Andrey Nikolaevich Goncharenko (Андрей Николаевич Гончаренко) is a Russian billionaire businessman, the former CEO of a Gazprom subsidiary, and the owner of four central London houses bought for a total of £250 million, including Hanover Lodge, "the UK’s most expensive home", for £120 million.

==Career==
In the 1990s, Goncharenko acquired wealth through his involvement in the Russian property, forestry and haulage sectors, before later becoming the chairman of part of Gazprom, the state-owned energy company.

Goncharenko is the chief executive (CEO) of Gazprom Invest Yug, a subsidiary of Gazprom, Russia's largest gas company. Gazprom Invest Yug builds gas pipelines and other gas transport networks.

==London property==
Goncharenko is the owner of four houses in central London, acquired at a cost of about £250 million over a three-year period.

In 2012, Goncharenko bought Hanover Lodge, "the UK’s most expensive home", for £120 million from the Conservative peer Lord Bagri. Goncharenko has made a series of planning applications to "further enlarge the basement and to remodel the interior" of the 26,000 sq ft Hanover Lodge. The basement extension would include a new larger pool, sauna and steam room, gym, beauty salon, yoga studio, two massage rooms, a cinema, wine cellar and games room. Above ground, "much of the work appears to involve ripping out large swathes of expensive décor only recently installed by Lord Bagri, including intricate cornicing, decorative wall-frieze paintings and timber and marble floors".

In July 2023, it became known that Goncharenko had sold Hanover Lodge to Indian billionaire Ravi Ruia for £113 million.

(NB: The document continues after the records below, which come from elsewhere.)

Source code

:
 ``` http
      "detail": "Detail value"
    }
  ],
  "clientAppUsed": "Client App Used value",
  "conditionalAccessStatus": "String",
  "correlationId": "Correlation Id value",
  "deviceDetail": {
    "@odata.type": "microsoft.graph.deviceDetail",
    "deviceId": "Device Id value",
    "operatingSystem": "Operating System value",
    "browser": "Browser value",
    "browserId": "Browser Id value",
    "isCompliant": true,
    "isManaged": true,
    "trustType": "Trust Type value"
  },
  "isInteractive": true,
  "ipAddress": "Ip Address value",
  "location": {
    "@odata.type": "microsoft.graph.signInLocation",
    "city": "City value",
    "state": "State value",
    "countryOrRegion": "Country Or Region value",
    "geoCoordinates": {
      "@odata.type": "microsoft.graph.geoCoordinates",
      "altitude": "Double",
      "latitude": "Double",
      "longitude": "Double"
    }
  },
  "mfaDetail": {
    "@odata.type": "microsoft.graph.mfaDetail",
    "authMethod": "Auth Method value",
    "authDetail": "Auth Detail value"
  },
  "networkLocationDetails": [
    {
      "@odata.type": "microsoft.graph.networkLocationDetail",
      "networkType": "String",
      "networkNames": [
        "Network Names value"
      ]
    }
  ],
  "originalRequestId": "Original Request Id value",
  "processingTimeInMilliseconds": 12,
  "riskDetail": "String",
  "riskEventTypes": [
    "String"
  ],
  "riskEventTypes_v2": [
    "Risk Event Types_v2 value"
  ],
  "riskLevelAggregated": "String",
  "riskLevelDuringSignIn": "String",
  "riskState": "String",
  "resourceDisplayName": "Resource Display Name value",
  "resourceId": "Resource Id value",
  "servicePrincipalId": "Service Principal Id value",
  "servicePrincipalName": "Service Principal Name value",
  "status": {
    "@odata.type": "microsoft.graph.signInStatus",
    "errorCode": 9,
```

As well as Hanover Lodge, he bought 50 St James's Street, Mayfair for £70 million, a mansion on Lyndhurst Road, Hampstead, for £41 million, and 102 Eaton Square, Belgravia for £15 million. The redevelopment of 50 St James's Street, built in 1827 as Crockford's, a gentleman's club, and from 1874 to 1976, the Devonshire Club. In 2011, Westminster City Council approved plans to create a members' club, spa, 14-bed hotel, and two public restaurants. The building can now accommodate 800 people over five different spaces. In January 2017, squatters from the Autonomous Nation of Anarchist Libertarians (ANAL) occupied 102 Eaton Square, which had been empty, and opened it as a "homeless shelter".